- [YOUR TASK]
Below are several records. Retype exactly those lines running from the one with "[13] V. M. Alla, V." through the one with "[14] V. Carreau, J.-P.", end lines included, and no others.

(Page images and extracted text)
•••

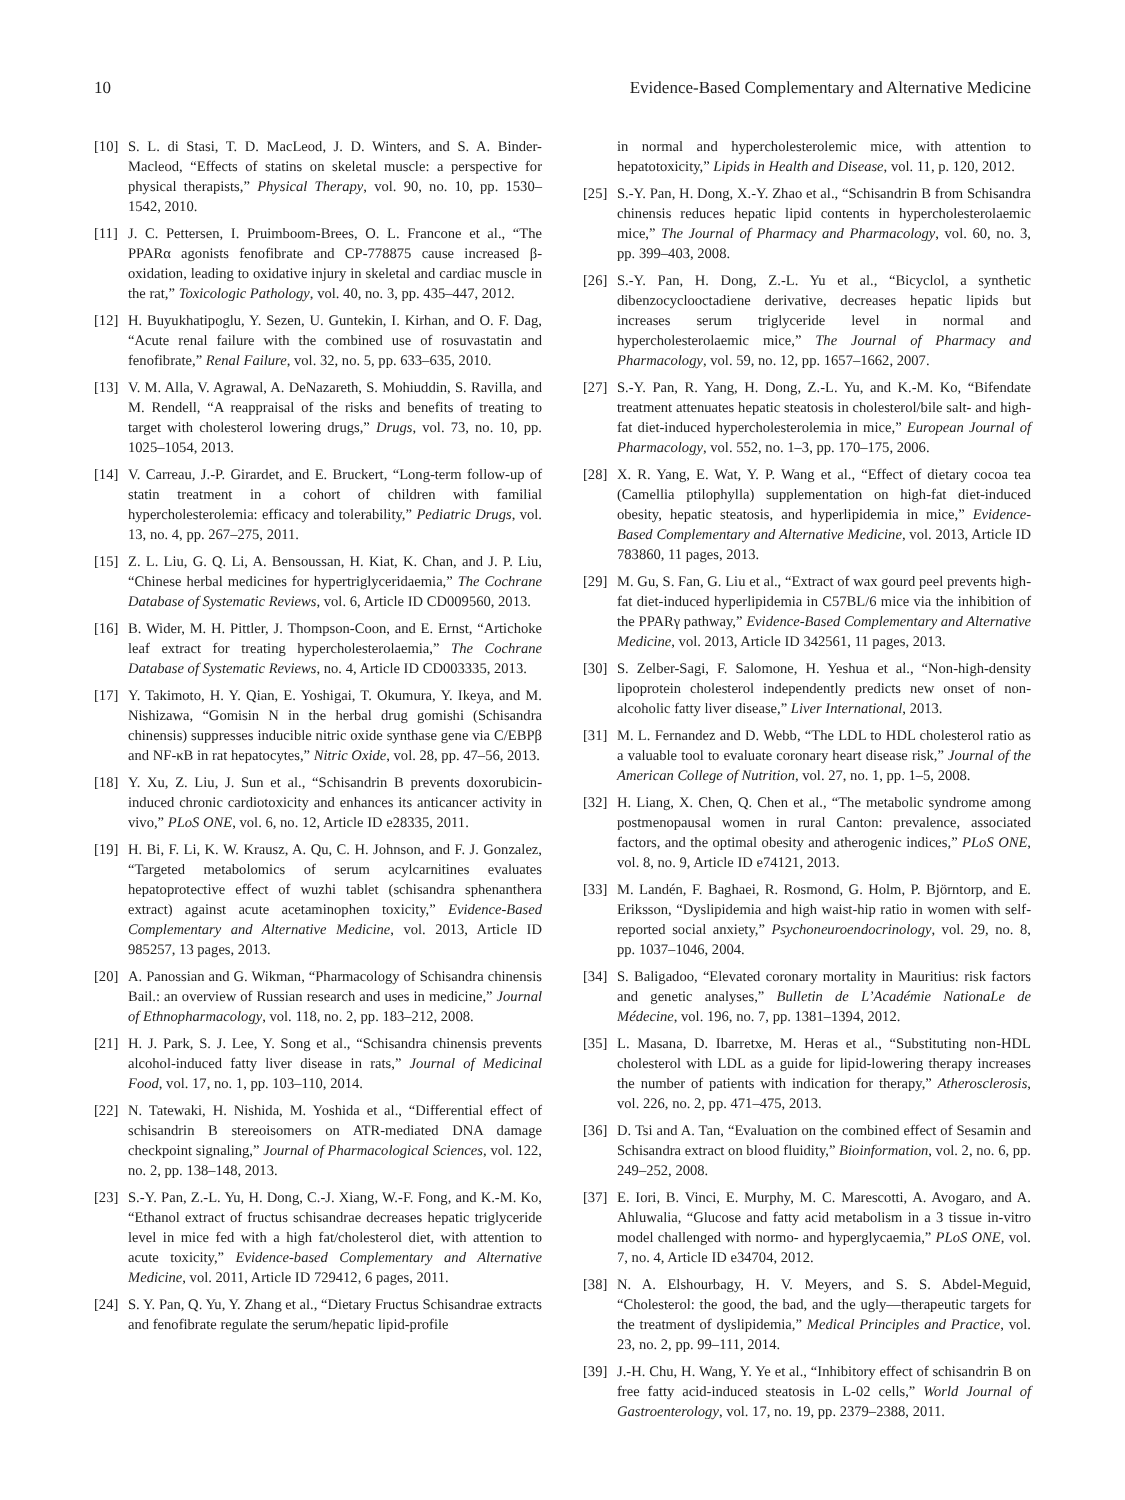10 Evidence-Based Complementary and Alternative Medicine
[10] S. L. di Stasi, T. D. MacLeod, J. D. Winters, and S. A. Binder-Macleod, “Effects of statins on skeletal muscle: a perspective for physical therapists,” Physical Therapy, vol. 90, no. 10, pp. 1530–1542, 2010.
[11] J. C. Pettersen, I. Pruimboom-Brees, O. L. Francone et al., “The PPARα agonists fenofibrate and CP-778875 cause increased β-oxidation, leading to oxidative injury in skeletal and cardiac muscle in the rat,” Toxicologic Pathology, vol. 40, no. 3, pp. 435–447, 2012.
[12] H. Buyukhatipoglu, Y. Sezen, U. Guntekin, I. Kirhan, and O. F. Dag, “Acute renal failure with the combined use of rosuvastatin and fenofibrate,” Renal Failure, vol. 32, no. 5, pp. 633–635, 2010.
[13] V. M. Alla, V. Agrawal, A. DeNazareth, S. Mohiuddin, S. Ravilla, and M. Rendell, “A reappraisal of the risks and benefits of treating to target with cholesterol lowering drugs,” Drugs, vol. 73, no. 10, pp. 1025–1054, 2013.
[14] V. Carreau, J.-P. Girardet, and E. Bruckert, “Long-term follow-up of statin treatment in a cohort of children with familial hypercholesterolemia: efficacy and tolerability,” Pediatric Drugs, vol. 13, no. 4, pp. 267–275, 2011.
[15] Z. L. Liu, G. Q. Li, A. Bensoussan, H. Kiat, K. Chan, and J. P. Liu, “Chinese herbal medicines for hypertriglyceridaemia,” The Cochrane Database of Systematic Reviews, vol. 6, Article ID CD009560, 2013.
[16] B. Wider, M. H. Pittler, J. Thompson-Coon, and E. Ernst, “Artichoke leaf extract for treating hypercholesterolaemia,” The Cochrane Database of Systematic Reviews, no. 4, Article ID CD003335, 2013.
[17] Y. Takimoto, H. Y. Qian, E. Yoshigai, T. Okumura, Y. Ikeya, and M. Nishizawa, “Gomisin N in the herbal drug gomishi (Schisandra chinensis) suppresses inducible nitric oxide synthase gene via C/EBPβ and NF-κB in rat hepatocytes,” Nitric Oxide, vol. 28, pp. 47–56, 2013.
[18] Y. Xu, Z. Liu, J. Sun et al., “Schisandrin B prevents doxorubicin-induced chronic cardiotoxicity and enhances its anticancer activity in vivo,” PLoS ONE, vol. 6, no. 12, Article ID e28335, 2011.
[19] H. Bi, F. Li, K. W. Krausz, A. Qu, C. H. Johnson, and F. J. Gonzalez, “Targeted metabolomics of serum acylcarnitines evaluates hepatoprotective effect of wuzhi tablet (schisandra sphenanthera extract) against acute acetaminophen toxicity,” Evidence-Based Complementary and Alternative Medicine, vol. 2013, Article ID 985257, 13 pages, 2013.
[20] A. Panossian and G. Wikman, “Pharmacology of Schisandra chinensis Bail.: an overview of Russian research and uses in medicine,” Journal of Ethnopharmacology, vol. 118, no. 2, pp. 183–212, 2008.
[21] H. J. Park, S. J. Lee, Y. Song et al., “Schisandra chinensis prevents alcohol-induced fatty liver disease in rats,” Journal of Medicinal Food, vol. 17, no. 1, pp. 103–110, 2014.
[22] N. Tatewaki, H. Nishida, M. Yoshida et al., “Differential effect of schisandrin B stereoisomers on ATR-mediated DNA damage checkpoint signaling,” Journal of Pharmacological Sciences, vol. 122, no. 2, pp. 138–148, 2013.
[23] S.-Y. Pan, Z.-L. Yu, H. Dong, C.-J. Xiang, W.-F. Fong, and K.-M. Ko, “Ethanol extract of fructus schisandrae decreases hepatic triglyceride level in mice fed with a high fat/cholesterol diet, with attention to acute toxicity,” Evidence-based Complementary and Alternative Medicine, vol. 2011, Article ID 729412, 6 pages, 2011.
[24] S. Y. Pan, Q. Yu, Y. Zhang et al., “Dietary Fructus Schisandrae extracts and fenofibrate regulate the serum/hepatic lipid-profile
in normal and hypercholesterolemic mice, with attention to hepatotoxicity,” Lipids in Health and Disease, vol. 11, p. 120, 2012.
[25] S.-Y. Pan, H. Dong, X.-Y. Zhao et al., “Schisandrin B from Schisandra chinensis reduces hepatic lipid contents in hypercholesterolaemic mice,” The Journal of Pharmacy and Pharmacology, vol. 60, no. 3, pp. 399–403, 2008.
[26] S.-Y. Pan, H. Dong, Z.-L. Yu et al., “Bicyclol, a synthetic dibenzocyclooctadiene derivative, decreases hepatic lipids but increases serum triglyceride level in normal and hypercholesterolaemic mice,” The Journal of Pharmacy and Pharmacology, vol. 59, no. 12, pp. 1657–1662, 2007.
[27] S.-Y. Pan, R. Yang, H. Dong, Z.-L. Yu, and K.-M. Ko, “Bifendate treatment attenuates hepatic steatosis in cholesterol/bile salt- and high-fat diet-induced hypercholesterolemia in mice,” European Journal of Pharmacology, vol. 552, no. 1–3, pp. 170–175, 2006.
[28] X. R. Yang, E. Wat, Y. P. Wang et al., “Effect of dietary cocoa tea (Camellia ptilophylla) supplementation on high-fat diet-induced obesity, hepatic steatosis, and hyperlipidemia in mice,” Evidence-Based Complementary and Alternative Medicine, vol. 2013, Article ID 783860, 11 pages, 2013.
[29] M. Gu, S. Fan, G. Liu et al., “Extract of wax gourd peel prevents high-fat diet-induced hyperlipidemia in C57BL/6 mice via the inhibition of the PPARγ pathway,” Evidence-Based Complementary and Alternative Medicine, vol. 2013, Article ID 342561, 11 pages, 2013.
[30] S. Zelber-Sagi, F. Salomone, H. Yeshua et al., “Non-high-density lipoprotein cholesterol independently predicts new onset of non-alcoholic fatty liver disease,” Liver International, 2013.
[31] M. L. Fernandez and D. Webb, “The LDL to HDL cholesterol ratio as a valuable tool to evaluate coronary heart disease risk,” Journal of the American College of Nutrition, vol. 27, no. 1, pp. 1–5, 2008.
[32] H. Liang, X. Chen, Q. Chen et al., “The metabolic syndrome among postmenopausal women in rural Canton: prevalence, associated factors, and the optimal obesity and atherogenic indices,” PLoS ONE, vol. 8, no. 9, Article ID e74121, 2013.
[33] M. Landén, F. Baghaei, R. Rosmond, G. Holm, P. Björntorp, and E. Eriksson, “Dyslipidemia and high waist-hip ratio in women with self-reported social anxiety,” Psychoneuroendocrinology, vol. 29, no. 8, pp. 1037–1046, 2004.
[34] S. Baligadoo, “Elevated coronary mortality in Mauritius: risk factors and genetic analyses,” Bulletin de L’Académie NationaLe de Médecine, vol. 196, no. 7, pp. 1381–1394, 2012.
[35] L. Masana, D. Ibarretxe, M. Heras et al., “Substituting non-HDL cholesterol with LDL as a guide for lipid-lowering therapy increases the number of patients with indication for therapy,” Atherosclerosis, vol. 226, no. 2, pp. 471–475, 2013.
[36] D. Tsi and A. Tan, “Evaluation on the combined effect of Sesamin and Schisandra extract on blood fluidity,” Bioinformation, vol. 2, no. 6, pp. 249–252, 2008.
[37] E. Iori, B. Vinci, E. Murphy, M. C. Marescotti, A. Avogaro, and A. Ahluwalia, “Glucose and fatty acid metabolism in a 3 tissue in-vitro model challenged with normo- and hyperglycaemia,” PLoS ONE, vol. 7, no. 4, Article ID e34704, 2012.
[38] N. A. Elshourbagy, H. V. Meyers, and S. S. Abdel-Meguid, “Cholesterol: the good, the bad, and the ugly—therapeutic targets for the treatment of dyslipidemia,” Medical Principles and Practice, vol. 23, no. 2, pp. 99–111, 2014.
[39] J.-H. Chu, H. Wang, Y. Ye et al., “Inhibitory effect of schisandrin B on free fatty acid-induced steatosis in L-02 cells,” World Journal of Gastroenterology, vol. 17, no. 19, pp. 2379–2388, 2011.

•••

- [SOLUTION TO THE PROBLEM]
[13] V. M. Alla, V. Agrawal, A. DeNazareth, S. Mohiuddin, S. Ravilla, and M. Rendell, “A reappraisal of the risks and benefits of treating to target with cholesterol lowering drugs,” Drugs, vol. 73, no. 10, pp. 1025–1054, 2013.
[14] V. Carreau, J.-P. Girardet, and E. Bruckert, “Long-term follow-up of statin treatment in a cohort of children with familial hypercholesterolemia: efficacy and tolerability,” Pediatric Drugs, vol. 13, no. 4, pp. 267–275, 2011.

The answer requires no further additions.